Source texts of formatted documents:
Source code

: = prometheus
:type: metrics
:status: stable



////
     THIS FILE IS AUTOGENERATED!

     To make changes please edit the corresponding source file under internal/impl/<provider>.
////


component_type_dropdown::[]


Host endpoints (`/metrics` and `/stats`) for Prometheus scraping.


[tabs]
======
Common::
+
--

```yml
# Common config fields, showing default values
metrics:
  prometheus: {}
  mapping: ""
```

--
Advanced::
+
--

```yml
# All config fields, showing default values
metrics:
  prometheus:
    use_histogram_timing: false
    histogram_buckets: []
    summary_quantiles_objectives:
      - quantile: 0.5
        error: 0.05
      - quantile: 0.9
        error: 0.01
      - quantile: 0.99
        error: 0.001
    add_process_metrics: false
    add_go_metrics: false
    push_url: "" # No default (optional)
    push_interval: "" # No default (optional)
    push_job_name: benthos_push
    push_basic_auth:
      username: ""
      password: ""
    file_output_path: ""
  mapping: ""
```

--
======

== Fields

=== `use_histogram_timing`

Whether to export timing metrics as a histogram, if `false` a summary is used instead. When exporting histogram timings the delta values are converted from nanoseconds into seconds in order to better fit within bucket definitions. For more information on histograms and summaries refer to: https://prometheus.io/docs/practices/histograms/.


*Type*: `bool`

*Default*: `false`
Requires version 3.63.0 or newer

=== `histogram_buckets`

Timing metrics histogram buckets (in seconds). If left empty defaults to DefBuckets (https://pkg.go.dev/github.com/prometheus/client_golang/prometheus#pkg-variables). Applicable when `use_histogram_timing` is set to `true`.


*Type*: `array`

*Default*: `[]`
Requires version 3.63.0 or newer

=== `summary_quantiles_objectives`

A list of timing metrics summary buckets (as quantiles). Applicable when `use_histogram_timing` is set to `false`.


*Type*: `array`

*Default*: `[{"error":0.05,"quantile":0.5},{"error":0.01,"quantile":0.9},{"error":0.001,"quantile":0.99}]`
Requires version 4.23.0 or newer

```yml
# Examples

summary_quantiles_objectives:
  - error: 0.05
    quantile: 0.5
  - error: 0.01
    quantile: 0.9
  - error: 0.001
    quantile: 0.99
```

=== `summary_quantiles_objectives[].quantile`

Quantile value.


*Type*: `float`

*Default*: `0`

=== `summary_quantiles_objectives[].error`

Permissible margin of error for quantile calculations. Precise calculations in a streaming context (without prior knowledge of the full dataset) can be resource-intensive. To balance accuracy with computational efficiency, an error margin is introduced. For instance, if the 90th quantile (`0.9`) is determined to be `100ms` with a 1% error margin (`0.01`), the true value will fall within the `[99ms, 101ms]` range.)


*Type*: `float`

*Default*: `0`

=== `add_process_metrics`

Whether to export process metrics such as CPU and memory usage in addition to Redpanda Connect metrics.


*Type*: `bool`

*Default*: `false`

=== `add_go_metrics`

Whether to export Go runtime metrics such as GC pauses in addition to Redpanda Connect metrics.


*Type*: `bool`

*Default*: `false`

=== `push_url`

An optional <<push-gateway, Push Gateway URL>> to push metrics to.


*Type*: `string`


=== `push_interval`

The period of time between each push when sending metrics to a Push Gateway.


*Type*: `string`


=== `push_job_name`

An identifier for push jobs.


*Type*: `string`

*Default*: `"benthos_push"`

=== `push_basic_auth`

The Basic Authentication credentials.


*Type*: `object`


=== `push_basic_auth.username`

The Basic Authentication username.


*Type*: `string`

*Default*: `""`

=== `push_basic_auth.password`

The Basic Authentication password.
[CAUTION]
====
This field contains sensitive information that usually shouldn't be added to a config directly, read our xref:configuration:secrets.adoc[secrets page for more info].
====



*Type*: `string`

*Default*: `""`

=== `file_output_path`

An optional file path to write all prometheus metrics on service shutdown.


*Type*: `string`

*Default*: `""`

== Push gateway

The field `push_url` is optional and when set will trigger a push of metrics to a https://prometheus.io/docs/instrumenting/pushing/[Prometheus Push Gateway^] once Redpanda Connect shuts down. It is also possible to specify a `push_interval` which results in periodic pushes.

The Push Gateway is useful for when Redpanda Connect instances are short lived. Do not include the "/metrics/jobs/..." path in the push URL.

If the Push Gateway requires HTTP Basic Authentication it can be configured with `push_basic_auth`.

What you will do: Reproduce the data shown above in its entirety, keeping each word as it is.

Expected answer:
Source code

: = prometheus
:type: metrics
:status: stable



////
     THIS FILE IS AUTOGENERATED!

     To make changes please edit the corresponding source file under internal/impl/<provider>.
////


component_type_dropdown::[]


Host endpoints (`/metrics` and `/stats`) for Prometheus scraping.


[tabs]
======
Common::
+
--

```yml
# Common config fields, showing default values
metrics:
  prometheus: {}
  mapping: ""
```

--
Advanced::
+
--

```yml
# All config fields, showing default values
metrics:
  prometheus:
    use_histogram_timing: false
    histogram_buckets: []
    summary_quantiles_objectives:
      - quantile: 0.5
        error: 0.05
      - quantile: 0.9
        error: 0.01
      - quantile: 0.99
        error: 0.001
    add_process_metrics: false
    add_go_metrics: false
    push_url: "" # No default (optional)
    push_interval: "" # No default (optional)
    push_job_name: benthos_push
    push_basic_auth:
      username: ""
      password: ""
    file_output_path: ""
  mapping: ""
```

--
======

== Fields

=== `use_histogram_timing`

Whether to export timing metrics as a histogram, if `false` a summary is used instead. When exporting histogram timings the delta values are converted from nanoseconds into seconds in order to better fit within bucket definitions. For more information on histograms and summaries refer to: https://prometheus.io/docs/practices/histograms/.


*Type*: `bool`

*Default*: `false`
Requires version 3.63.0 or newer

=== `histogram_buckets`

Timing metrics histogram buckets (in seconds). If left empty defaults to DefBuckets (https://pkg.go.dev/github.com/prometheus/client_golang/prometheus#pkg-variables). Applicable when `use_histogram_timing` is set to `true`.


*Type*: `array`

*Default*: `[]`
Requires version 3.63.0 or newer

=== `summary_quantiles_objectives`

A list of timing metrics summary buckets (as quantiles). Applicable when `use_histogram_timing` is set to `false`.


*Type*: `array`

*Default*: `[{"error":0.05,"quantile":0.5},{"error":0.01,"quantile":0.9},{"error":0.001,"quantile":0.99}]`
Requires version 4.23.0 or newer

```yml
# Examples

summary_quantiles_objectives:
  - error: 0.05
    quantile: 0.5
  - error: 0.01
    quantile: 0.9
  - error: 0.001
    quantile: 0.99
```

=== `summary_quantiles_objectives[].quantile`

Quantile value.


*Type*: `float`

*Default*: `0`

=== `summary_quantiles_objectives[].error`

Permissible margin of error for quantile calculations. Precise calculations in a streaming context (without prior knowledge of the full dataset) can be resource-intensive. To balance accuracy with computational efficiency, an error margin is introduced. For instance, if the 90th quantile (`0.9`) is determined to be `100ms` with a 1% error margin (`0.01`), the true value will fall within the `[99ms, 101ms]` range.)


*Type*: `float`

*Default*: `0`

=== `add_process_metrics`

Whether to export process metrics such as CPU and memory usage in addition to Redpanda Connect metrics.


*Type*: `bool`

*Default*: `false`

=== `add_go_metrics`

Whether to export Go runtime metrics such as GC pauses in addition to Redpanda Connect metrics.


*Type*: `bool`

*Default*: `false`

=== `push_url`

An optional <<push-gateway, Push Gateway URL>> to push metrics to.


*Type*: `string`


=== `push_interval`

The period of time between each push when sending metrics to a Push Gateway.


*Type*: `string`


=== `push_job_name`

An identifier for push jobs.


*Type*: `string`

*Default*: `"benthos_push"`

=== `push_basic_auth`

The Basic Authentication credentials.


*Type*: `object`


=== `push_basic_auth.username`

The Basic Authentication username.


*Type*: `string`

*Default*: `""`

=== `push_basic_auth.password`

The Basic Authentication password.
[CAUTION]
====
This field contains sensitive information that usually shouldn't be added to a config directly, read our xref:configuration:secrets.adoc[secrets page for more info].
====



*Type*: `string`

*Default*: `""`

=== `file_output_path`

An optional file path to write all prometheus metrics on service shutdown.


*Type*: `string`

*Default*: `""`

== Push gateway

The field `push_url` is optional and when set will trigger a push of metrics to a https://prometheus.io/docs/instrumenting/pushing/[Prometheus Push Gateway^] once Redpanda Connect shuts down. It is also possible to specify a `push_interval` which results in periodic pushes.

The Push Gateway is useful for when Redpanda Connect instances are short lived. Do not include the "/metrics/jobs/..." path in the push URL.

If the Push Gateway requires HTTP Basic Authentication it can be configured with `push_basic_auth`.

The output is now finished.